=== Begin Enclosure ===

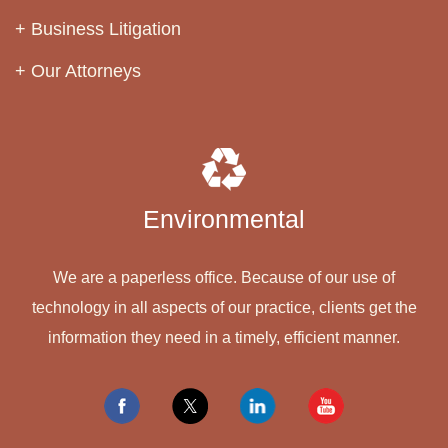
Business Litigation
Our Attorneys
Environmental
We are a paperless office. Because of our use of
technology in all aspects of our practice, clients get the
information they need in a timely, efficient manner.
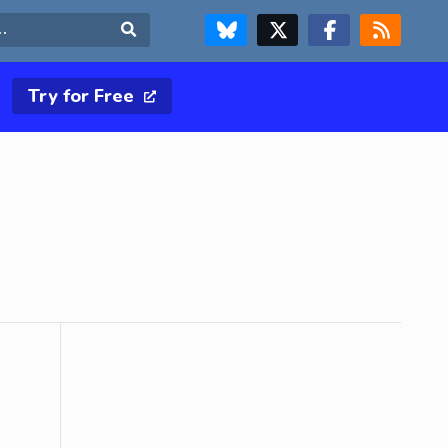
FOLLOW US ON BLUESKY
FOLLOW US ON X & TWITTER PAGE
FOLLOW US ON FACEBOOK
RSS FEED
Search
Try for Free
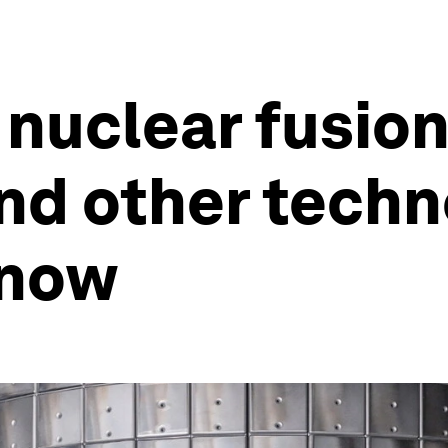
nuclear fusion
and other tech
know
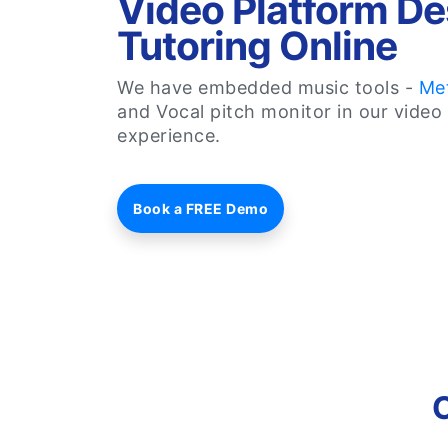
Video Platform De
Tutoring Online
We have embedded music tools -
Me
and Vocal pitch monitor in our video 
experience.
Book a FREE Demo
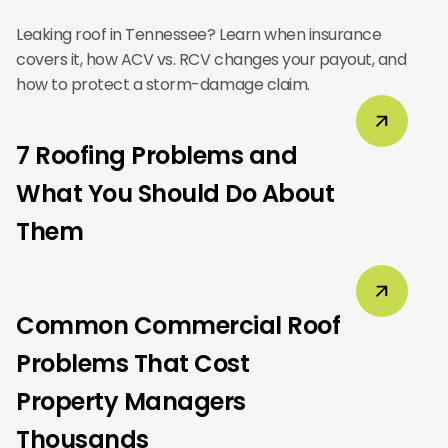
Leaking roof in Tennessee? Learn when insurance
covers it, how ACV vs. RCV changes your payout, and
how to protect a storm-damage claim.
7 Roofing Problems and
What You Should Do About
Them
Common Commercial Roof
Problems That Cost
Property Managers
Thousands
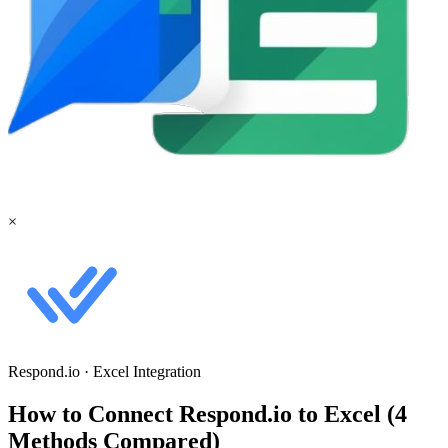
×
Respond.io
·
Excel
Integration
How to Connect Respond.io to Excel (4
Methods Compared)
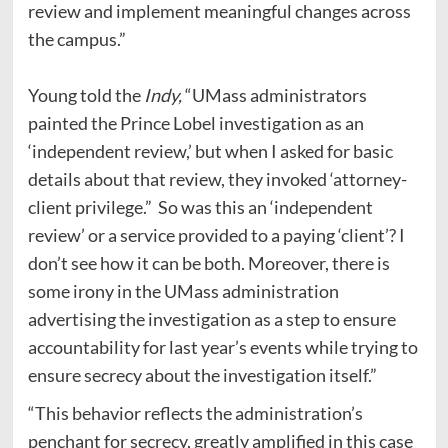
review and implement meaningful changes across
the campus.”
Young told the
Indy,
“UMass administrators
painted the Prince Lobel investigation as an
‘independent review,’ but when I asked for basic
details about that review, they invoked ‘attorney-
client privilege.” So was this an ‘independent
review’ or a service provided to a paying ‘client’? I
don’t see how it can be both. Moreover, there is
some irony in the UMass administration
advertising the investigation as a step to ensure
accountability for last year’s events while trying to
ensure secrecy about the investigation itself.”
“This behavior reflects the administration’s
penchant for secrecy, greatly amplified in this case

=== End Enclosure ===
=== Begin Enclosure ===

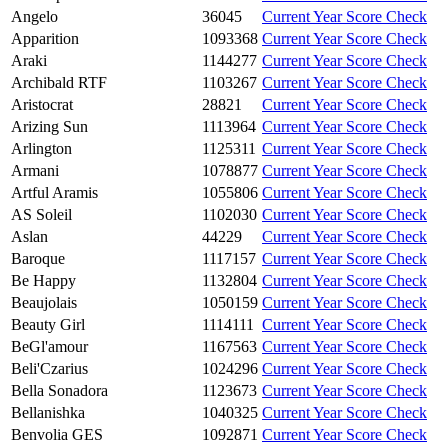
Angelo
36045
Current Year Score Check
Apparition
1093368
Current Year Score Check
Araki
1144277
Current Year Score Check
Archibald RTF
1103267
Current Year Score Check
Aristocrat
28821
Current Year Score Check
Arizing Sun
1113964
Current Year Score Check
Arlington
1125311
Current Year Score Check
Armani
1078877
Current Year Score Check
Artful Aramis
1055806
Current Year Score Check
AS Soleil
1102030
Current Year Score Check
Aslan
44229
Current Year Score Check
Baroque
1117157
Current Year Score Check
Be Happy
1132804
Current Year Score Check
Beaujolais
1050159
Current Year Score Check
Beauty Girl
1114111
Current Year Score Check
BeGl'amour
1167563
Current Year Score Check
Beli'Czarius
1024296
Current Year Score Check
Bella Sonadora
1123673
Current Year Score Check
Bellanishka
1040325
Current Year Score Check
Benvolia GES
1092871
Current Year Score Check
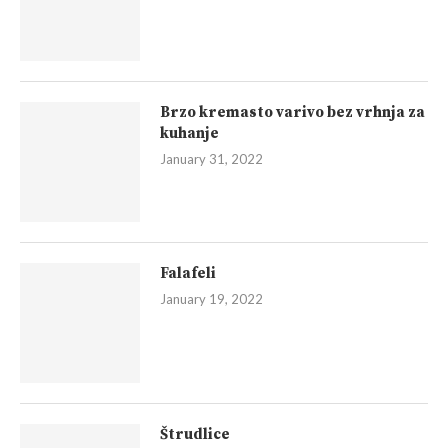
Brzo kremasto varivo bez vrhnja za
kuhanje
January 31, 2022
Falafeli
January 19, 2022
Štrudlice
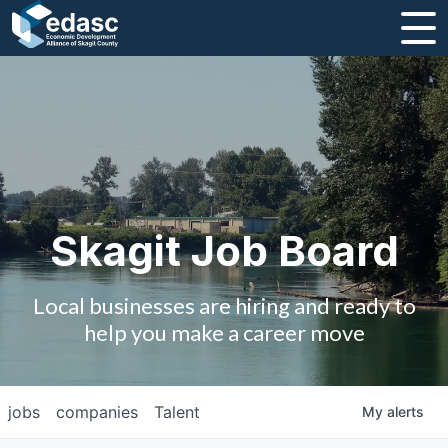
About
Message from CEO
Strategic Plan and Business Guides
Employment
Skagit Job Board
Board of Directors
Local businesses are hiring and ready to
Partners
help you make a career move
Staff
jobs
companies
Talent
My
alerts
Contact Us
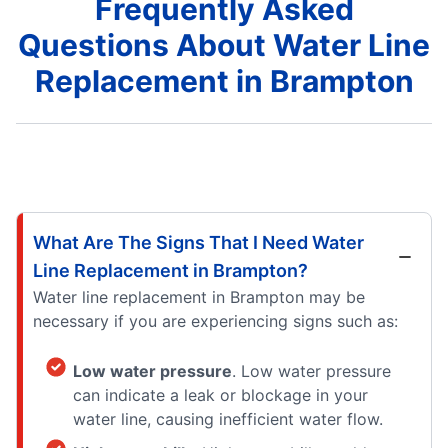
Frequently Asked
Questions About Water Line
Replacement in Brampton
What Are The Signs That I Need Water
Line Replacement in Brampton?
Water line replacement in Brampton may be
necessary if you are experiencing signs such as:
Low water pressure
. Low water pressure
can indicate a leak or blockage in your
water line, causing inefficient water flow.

=== End Enclosure ===

AIM OF THE TASK -> Pull out every line of the data above that contains the word "FOLLOW".

RESULT OF THE TASK ->
FOLLOW US ON BLUESKY
FOLLOW US ON X & TWITTER PAGE
FOLLOW US ON FACEBOOK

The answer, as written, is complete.